◆ **TASK DIRECTIONS**: Before repeating the entries below, strip out every picture and keep all else as it is.

◆ **STUDY MATERIAL**:
============================================================

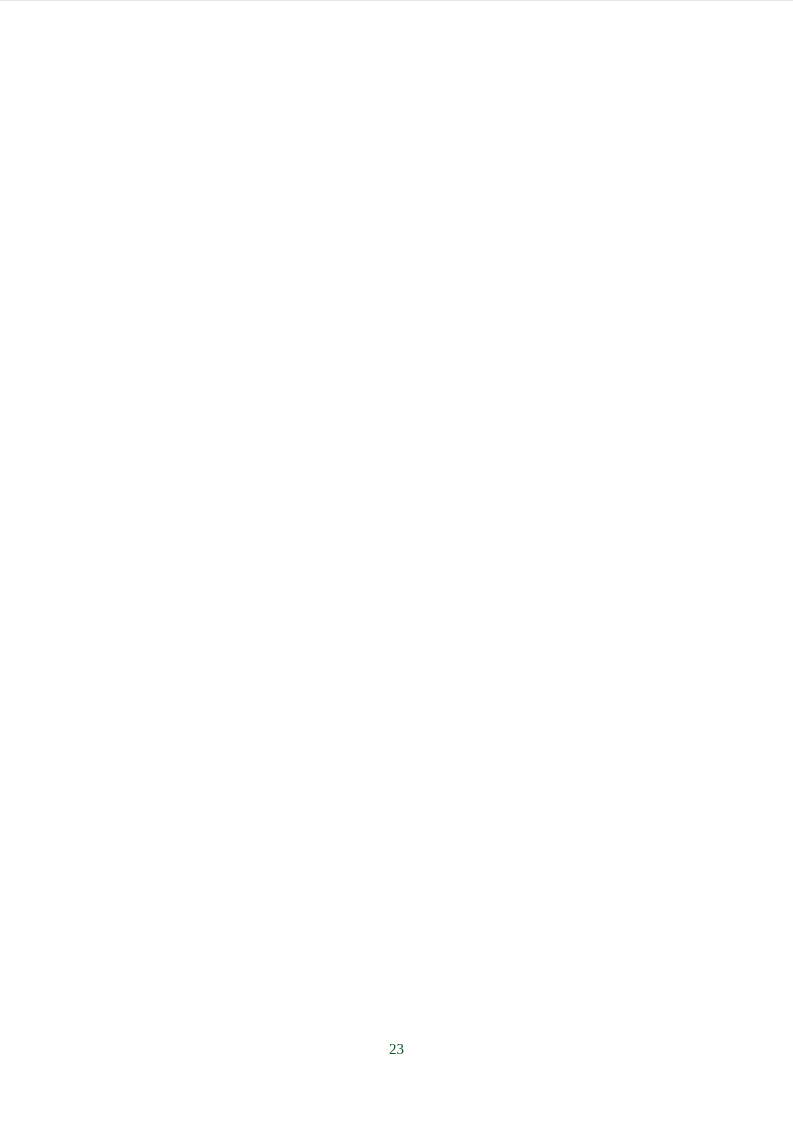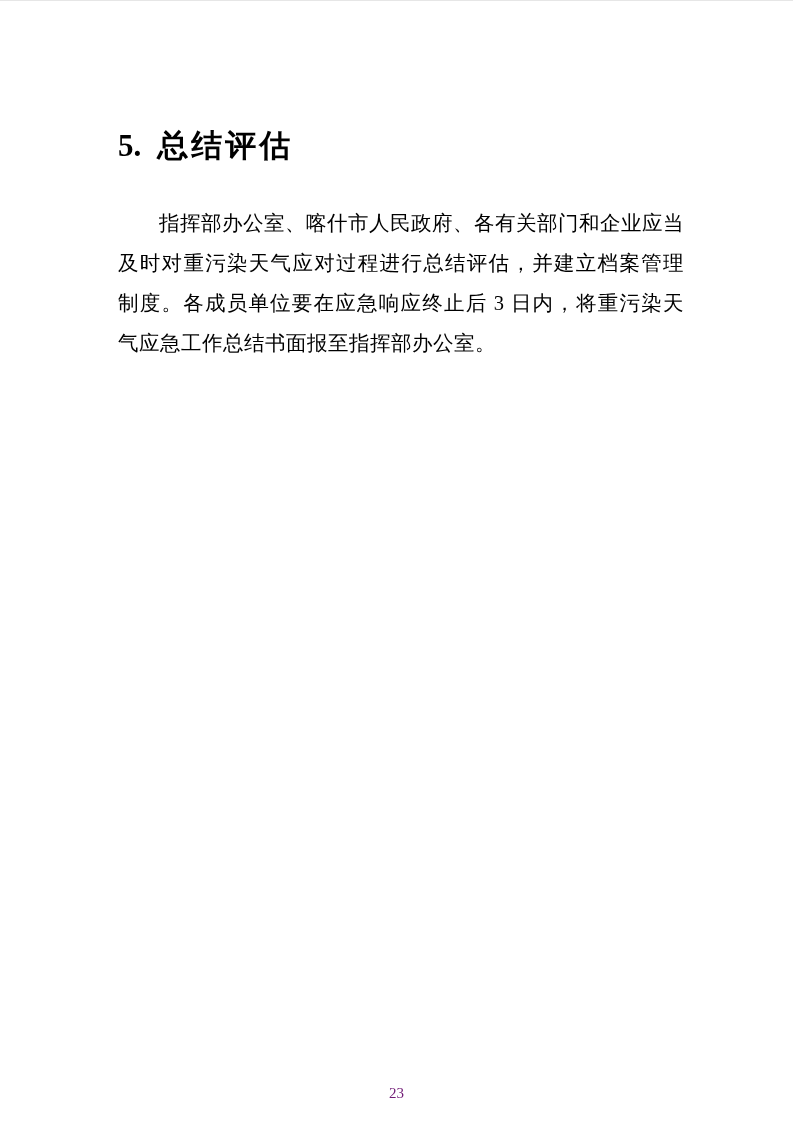--- a/index.html
+++ b/index.html
@@ -60,28 +60,23 @@
     margin-top: 38px;
   }
   .page-footer {
     position: absolute;
     left: 0;
     top: 1038px;
     width: 793px;
     text-align: center;
     font-size: 15px;
     line-height: 20px;
-    color: #701a75;
-    margin-top: 44px;
+    color: #14532d;
   }
 </style>
 </head>
 <body>
 
 <div class="page">
   <div class="content">
-    <h1 class="section-heading">
-      <span class="section-number">5.</span><span class="section-title">总结评估</span>
-    </h1>
-    <p class="body-paragraph first">指挥部办公室、喀什市人民政府、各有关部门和企业应当及时对重污染天气应对过程进行总结评估，并建立档案管理制度。各成员单位要在应急响应终止后 3 日内，将重污染天气应急工作总结书面报至指挥部办公室。</p>
   </div>
   <div class="page-footer">23</div>
 </div>
 
 </body></html>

============================================================

◆ **ANSWER TO THIS EXERCISE**:
--- a/index.html
+++ b/index.html
@@ -60,28 +60,23 @@
     margin-top: 38px;
   }
   .page-footer {
     position: absolute;
     left: 0;
     top: 1038px;
     width: 793px;
     text-align: center;
     font-size: 15px;
     line-height: 20px;
-    color: #701a75;
-    margin-top: 44px;
+    color: #14532d;
   }
 </style>
 </head>
 <body>
 
 <div class="page">
   <div class="content">
-    <h1 class="section-heading">
-      <span class="section-number">5.</span><span class="section-title">总结评估</span>
-    </h1>
-    <p class="body-paragraph first">指挥部办公室、喀什市人民政府、各有关部门和企业应当及时对重污染天气应对过程进行总结评估，并建立档案管理制度。各成员单位要在应急响应终止后 3 日内，将重污染天气应急工作总结书面报至指挥部办公室。</p>
   </div>
   <div class="page-footer">23</div>
 </div>
 
 </body></html>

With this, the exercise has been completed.